1. Strong visuals Twitter, Instagram and Facebook posts with visuals helped fuel the initial word of mouth, mouse and mobile plus media. But it was arguably the YouTube video that injected the latest round of coverage. All these media had strong visual components. So did the TV and newspapers that got on board. And let's face it: Crosby and MacKinnon are not hard to look at. Plus they're hockey heroes. Any picture with them would garner interest.

2. Use of a #hashtag Often things that go viral have a #hashtag. The original posts from Tim Hortons did not use one, but it appears the social media community adopted #DriveThruRookies. Hashtags help channel content so that people who hear about it through media or word of mouth can quickly tune into the conversation.

3. Timing While the timeliness of a topic affects word of mouth, the media is absolutely governed by it. Media looks for stories that play out well for when their audience will care. Canadians care about hockey at the end of September more than in the summer. That's why uploading the videos now made sense.

4. It got the attention of powerful social media usersTim Hortons has over 350,000 followers on Twitter, over 120,000 followers on Instagram and over 2.7 million likes on Facebook. There are about 10,000 subscribers to their YouTube channel. Simply by promoting it through their social channels, they received immediate exposure. Add to that some well-known sports and media folks in those databases, and the exposure became exponential.

5. Media monitor online for stories Online, print and broadcast media alike monitor online for stories to cover. Twitter is heavily used by reporters to find breaking news. Because they are in the business of gaining readers, listeners, viewers, or followers, they need to know when something is "hot." Twitter is their tool to find stories and detect if they are growing. Online trends feed traditional media, and broadcasts by traditional media such as print, TV, or radio in turn feeds online trends again.
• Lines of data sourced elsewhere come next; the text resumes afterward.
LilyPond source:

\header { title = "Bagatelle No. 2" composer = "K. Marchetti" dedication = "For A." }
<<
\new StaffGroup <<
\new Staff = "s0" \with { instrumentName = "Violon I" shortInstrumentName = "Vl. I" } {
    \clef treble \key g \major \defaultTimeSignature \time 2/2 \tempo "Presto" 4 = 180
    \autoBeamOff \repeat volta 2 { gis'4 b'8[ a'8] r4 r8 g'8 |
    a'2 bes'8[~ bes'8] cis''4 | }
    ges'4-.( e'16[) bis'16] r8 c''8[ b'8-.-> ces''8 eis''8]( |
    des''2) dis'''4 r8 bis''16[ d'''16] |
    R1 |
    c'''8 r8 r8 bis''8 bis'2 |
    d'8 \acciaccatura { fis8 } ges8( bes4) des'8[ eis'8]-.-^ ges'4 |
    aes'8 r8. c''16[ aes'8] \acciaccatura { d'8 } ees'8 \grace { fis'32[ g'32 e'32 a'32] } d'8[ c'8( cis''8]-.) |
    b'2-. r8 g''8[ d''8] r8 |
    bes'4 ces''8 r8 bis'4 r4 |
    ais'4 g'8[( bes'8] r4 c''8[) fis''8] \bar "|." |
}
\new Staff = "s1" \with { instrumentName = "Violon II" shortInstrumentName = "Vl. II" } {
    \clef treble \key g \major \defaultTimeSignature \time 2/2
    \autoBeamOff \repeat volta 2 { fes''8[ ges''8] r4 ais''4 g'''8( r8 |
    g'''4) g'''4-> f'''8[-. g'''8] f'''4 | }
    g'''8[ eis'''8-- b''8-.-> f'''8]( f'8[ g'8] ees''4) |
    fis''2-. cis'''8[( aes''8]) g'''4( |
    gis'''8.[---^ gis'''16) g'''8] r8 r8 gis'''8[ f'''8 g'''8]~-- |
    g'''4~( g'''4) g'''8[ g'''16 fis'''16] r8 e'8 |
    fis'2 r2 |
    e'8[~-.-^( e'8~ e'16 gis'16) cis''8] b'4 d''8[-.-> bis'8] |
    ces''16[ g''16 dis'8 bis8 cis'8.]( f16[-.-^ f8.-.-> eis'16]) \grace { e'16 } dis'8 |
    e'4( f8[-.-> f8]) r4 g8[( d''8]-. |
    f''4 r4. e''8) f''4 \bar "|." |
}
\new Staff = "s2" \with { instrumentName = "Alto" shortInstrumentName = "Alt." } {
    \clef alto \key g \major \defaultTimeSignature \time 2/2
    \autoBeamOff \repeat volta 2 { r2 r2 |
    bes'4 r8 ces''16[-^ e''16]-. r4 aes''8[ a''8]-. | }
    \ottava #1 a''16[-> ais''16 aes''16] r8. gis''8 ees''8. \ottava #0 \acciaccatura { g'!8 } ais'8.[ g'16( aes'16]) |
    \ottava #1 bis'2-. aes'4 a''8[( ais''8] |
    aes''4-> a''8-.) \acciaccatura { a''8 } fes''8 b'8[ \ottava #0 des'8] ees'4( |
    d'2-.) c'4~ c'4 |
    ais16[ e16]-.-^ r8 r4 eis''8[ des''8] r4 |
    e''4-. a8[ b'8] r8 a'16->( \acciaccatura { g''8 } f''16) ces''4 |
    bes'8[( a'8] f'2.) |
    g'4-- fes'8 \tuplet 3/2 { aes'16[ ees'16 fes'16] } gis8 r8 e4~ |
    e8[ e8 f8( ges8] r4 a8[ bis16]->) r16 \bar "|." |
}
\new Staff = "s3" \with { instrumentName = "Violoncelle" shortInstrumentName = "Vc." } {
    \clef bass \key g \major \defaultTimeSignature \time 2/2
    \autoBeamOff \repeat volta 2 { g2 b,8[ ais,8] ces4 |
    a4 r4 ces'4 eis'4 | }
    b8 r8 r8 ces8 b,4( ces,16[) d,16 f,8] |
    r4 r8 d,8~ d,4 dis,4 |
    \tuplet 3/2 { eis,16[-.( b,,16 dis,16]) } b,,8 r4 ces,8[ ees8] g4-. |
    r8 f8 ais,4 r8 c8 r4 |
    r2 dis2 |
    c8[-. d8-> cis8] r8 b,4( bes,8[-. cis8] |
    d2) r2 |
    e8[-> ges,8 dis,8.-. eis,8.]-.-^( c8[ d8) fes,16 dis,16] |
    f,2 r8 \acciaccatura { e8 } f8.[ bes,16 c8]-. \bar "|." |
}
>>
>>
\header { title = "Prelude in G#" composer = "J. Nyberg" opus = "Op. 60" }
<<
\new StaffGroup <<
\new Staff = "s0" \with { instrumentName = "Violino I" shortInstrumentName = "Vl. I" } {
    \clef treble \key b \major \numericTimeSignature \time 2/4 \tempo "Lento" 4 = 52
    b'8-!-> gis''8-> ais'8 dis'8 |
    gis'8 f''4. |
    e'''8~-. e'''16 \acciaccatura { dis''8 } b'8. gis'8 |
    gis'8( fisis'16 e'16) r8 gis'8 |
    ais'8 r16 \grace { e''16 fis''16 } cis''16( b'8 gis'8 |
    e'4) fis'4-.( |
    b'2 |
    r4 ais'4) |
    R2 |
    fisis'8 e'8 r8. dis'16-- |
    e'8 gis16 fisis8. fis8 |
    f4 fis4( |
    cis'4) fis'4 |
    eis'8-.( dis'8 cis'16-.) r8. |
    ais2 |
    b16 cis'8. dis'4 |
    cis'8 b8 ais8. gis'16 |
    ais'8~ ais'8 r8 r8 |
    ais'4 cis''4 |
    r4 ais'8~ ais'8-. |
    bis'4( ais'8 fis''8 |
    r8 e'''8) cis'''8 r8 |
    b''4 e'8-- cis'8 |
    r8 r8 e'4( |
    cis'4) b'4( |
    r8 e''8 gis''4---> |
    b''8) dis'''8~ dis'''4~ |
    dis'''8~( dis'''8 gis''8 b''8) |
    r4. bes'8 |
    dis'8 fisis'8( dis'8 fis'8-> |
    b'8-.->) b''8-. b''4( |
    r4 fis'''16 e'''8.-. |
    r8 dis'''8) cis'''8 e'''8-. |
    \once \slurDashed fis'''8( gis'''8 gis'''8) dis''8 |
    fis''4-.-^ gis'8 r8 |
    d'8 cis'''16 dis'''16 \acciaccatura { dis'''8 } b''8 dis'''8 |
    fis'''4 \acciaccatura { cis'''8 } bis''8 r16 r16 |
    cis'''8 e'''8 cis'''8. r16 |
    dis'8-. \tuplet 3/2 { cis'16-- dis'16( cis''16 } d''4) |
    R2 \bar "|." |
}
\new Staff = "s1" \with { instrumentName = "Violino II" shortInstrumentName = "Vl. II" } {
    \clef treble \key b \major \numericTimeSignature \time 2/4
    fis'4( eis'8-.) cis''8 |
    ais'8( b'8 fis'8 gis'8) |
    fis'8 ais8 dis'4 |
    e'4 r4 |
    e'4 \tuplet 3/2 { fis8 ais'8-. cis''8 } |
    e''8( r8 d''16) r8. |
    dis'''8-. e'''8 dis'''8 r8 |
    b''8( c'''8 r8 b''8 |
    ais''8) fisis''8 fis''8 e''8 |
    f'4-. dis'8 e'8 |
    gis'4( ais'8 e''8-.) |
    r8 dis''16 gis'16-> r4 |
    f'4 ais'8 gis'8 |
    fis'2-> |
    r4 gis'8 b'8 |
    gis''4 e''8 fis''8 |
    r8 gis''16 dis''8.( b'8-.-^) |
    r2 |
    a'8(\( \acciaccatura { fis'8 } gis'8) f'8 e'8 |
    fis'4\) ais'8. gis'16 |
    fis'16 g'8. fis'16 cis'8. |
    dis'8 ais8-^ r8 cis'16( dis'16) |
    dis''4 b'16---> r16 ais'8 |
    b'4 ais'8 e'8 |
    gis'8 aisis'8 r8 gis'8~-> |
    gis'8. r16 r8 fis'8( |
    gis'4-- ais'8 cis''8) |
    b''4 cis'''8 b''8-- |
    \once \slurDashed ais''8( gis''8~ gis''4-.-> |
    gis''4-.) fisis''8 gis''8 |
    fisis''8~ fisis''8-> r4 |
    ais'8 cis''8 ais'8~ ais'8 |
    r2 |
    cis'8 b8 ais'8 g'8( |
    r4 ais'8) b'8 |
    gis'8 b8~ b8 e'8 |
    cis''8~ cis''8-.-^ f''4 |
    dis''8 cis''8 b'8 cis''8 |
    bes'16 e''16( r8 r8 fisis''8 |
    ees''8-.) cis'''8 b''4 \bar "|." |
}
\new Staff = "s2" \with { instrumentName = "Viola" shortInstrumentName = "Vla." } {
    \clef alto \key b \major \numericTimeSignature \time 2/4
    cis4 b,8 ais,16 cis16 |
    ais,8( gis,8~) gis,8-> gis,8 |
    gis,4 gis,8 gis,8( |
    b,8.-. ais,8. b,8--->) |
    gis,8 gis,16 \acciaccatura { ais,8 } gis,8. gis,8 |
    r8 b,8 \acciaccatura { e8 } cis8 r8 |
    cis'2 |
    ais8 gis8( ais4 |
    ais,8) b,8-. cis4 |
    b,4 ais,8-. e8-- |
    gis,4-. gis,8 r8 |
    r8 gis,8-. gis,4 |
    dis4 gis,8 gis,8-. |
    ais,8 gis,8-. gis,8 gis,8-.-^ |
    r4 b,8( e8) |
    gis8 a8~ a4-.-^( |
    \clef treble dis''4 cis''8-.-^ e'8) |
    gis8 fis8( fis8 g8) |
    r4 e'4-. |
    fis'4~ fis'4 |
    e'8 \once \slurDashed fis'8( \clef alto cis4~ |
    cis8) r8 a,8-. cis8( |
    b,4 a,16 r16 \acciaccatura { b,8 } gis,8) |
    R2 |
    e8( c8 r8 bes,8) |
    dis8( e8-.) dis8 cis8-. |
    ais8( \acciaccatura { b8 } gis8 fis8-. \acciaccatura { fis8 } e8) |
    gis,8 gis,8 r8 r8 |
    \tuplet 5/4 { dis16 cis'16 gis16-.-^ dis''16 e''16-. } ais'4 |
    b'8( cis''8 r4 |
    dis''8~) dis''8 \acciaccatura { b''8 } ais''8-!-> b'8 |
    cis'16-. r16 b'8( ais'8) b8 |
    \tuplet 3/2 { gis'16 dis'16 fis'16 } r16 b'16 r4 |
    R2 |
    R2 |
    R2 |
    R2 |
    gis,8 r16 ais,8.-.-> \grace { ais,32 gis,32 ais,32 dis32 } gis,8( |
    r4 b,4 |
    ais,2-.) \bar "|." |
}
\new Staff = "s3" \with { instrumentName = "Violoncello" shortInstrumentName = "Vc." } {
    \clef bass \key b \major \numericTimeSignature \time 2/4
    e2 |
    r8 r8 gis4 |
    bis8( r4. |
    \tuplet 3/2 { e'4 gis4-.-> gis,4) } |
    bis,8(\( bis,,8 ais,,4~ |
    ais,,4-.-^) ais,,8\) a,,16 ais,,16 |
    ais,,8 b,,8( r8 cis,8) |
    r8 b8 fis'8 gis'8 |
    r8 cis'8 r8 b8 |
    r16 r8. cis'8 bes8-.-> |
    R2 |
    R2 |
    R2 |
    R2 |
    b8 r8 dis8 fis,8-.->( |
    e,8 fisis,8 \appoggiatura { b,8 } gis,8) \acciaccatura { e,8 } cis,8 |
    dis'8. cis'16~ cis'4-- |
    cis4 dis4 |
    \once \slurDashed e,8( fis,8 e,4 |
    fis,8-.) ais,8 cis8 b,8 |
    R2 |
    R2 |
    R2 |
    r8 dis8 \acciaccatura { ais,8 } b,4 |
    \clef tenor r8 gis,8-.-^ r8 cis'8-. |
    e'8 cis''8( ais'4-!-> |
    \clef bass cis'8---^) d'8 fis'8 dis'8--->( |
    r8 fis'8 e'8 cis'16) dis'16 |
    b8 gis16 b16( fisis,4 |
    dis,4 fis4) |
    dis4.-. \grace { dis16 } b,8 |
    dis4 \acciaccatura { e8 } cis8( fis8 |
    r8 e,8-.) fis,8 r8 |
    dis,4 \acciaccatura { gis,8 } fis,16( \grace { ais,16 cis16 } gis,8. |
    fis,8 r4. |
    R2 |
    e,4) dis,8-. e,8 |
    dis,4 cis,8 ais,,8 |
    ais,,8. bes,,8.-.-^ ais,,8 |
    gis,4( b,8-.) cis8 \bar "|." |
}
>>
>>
It becomes a vicious cycle of momentum-building.

6. Discredit authority or poke fun at a hero It's fun to watch two guys who are stars at playing hockey mess up the simplest of orders. The heroes are made humble, which makes them more personable.

7. The use of humour Of course, the spots are heavily edited, but that was done to make them fun and entertaining. The repetitive "sorry's" left me chuckling.

8. Media craves the unusual or unexpected Driving up to a Tim Hortons drive-thru is pretty common for most Canadians, but being served by your hockey hero is not. In the face of terror threats and faltering economies, lighter news sells. This one delivered surprise and delight. We lapped it up.

9. The use of celebrity Not only did the spots feature celebrities, they tapped their social media circles, which had extensive reach.

10. The power of storytelling It's human nature to love a story. This one had classic story composition: a hero or villain, a tragedy or challenge, a climax and resolution. The people entering the drive through were characters that helped flush out rich details through their reactions and responses. They became heroes along with the hockey stars. It's a story that will continue to unfold, as the people who were filmed continue to tell their story of the encounter.

Ultimately it was a very Canadian feel-good story, and a great match for the Tim Hortons brand in Canada. It followed the 10-point formula for generating more word of mouth, mouse and mobile plus media, which ultimately resulted in viral success.